Thanks to Jeff Kantarek and Jordan Bunker for their huge amounts of help on this project. Without their expertise this jacket would not be glowy.
19
12 2009
Want to build a fabric light bright?
Go ahead! The link below this post will take you to V1.1 of the PDF How-To to build one yourself, with step-by-step instructions and a pretty exhaustive materials list. Also some pictures, but perhaps not as many as there should be. Regardless! Is the PDF confusing or vague? Any questions? Go ahead and e-mail me at eli.skipp@gmail.com so that I can update the PDF and so that your questions can get answered. Happy hacking!
[EDIT!]: This project is under a Creative Commons license!

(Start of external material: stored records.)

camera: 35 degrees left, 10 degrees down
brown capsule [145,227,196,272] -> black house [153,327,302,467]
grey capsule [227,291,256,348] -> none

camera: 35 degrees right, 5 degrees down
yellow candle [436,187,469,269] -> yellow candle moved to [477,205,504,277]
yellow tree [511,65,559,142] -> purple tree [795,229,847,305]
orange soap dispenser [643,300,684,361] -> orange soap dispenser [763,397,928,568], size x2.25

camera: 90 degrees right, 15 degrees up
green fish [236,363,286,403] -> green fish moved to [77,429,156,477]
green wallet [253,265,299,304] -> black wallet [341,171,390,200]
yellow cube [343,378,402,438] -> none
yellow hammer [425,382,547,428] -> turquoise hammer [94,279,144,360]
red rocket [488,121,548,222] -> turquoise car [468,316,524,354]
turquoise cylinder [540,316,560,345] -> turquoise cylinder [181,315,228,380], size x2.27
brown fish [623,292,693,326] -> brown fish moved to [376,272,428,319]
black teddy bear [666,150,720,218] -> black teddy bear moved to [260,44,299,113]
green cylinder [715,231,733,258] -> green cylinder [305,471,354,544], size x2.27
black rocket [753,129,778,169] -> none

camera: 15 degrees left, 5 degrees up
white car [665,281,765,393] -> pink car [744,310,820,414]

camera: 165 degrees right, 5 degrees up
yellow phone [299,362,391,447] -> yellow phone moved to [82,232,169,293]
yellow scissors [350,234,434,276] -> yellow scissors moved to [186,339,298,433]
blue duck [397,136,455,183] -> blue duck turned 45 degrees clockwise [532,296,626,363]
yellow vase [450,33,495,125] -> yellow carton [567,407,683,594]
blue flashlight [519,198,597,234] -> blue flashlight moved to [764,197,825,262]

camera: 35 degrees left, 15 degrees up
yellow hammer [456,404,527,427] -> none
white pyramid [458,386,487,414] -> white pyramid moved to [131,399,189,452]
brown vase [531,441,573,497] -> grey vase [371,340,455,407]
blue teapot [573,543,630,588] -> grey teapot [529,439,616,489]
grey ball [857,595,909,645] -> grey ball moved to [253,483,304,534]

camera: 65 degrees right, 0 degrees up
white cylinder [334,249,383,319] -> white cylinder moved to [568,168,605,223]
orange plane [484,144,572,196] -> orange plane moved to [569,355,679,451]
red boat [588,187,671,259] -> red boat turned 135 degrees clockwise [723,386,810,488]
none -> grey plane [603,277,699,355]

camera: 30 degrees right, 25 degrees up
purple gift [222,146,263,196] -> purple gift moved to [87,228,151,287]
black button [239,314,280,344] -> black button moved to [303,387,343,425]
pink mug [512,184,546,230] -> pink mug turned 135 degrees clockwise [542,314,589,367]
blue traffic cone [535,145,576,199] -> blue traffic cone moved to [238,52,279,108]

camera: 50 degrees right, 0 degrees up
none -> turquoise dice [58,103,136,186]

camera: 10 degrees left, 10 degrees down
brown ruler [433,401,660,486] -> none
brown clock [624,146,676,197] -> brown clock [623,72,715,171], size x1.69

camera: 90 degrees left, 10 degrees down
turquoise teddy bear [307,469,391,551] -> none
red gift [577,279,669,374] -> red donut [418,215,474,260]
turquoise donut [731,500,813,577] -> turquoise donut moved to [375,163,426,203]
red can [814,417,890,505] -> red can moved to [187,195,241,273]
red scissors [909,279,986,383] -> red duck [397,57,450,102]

Fabric Light-Bright by Eli Skipp is licensed under a Creative Commons Attribution-Noncommercial-Share Alike 3.0 United States License.
12
12 2009
Like a breadboard, but with more fiber.
Finished today: a fabric lightbright! There’s got to be a catchier name to it, so kudos to anyone who can think of one. This project was made using one layer of embroidered conductive thread in lines, a layer of regular fabric, and a layer of copper polyester from lessemf.com. After the embroidery was complete (no small task) copper polyester strips were sewn down the lines to ensure even power distribution, and a lilypad switch was soldered to a battery pack. Sharpen the ends of a few LEDs, stick ‘em through the fabric, and voila! A fabric light bright! The next life of this will be on a messenger bag, so that the LED pictures can be shown off at this year’s 26c3 event.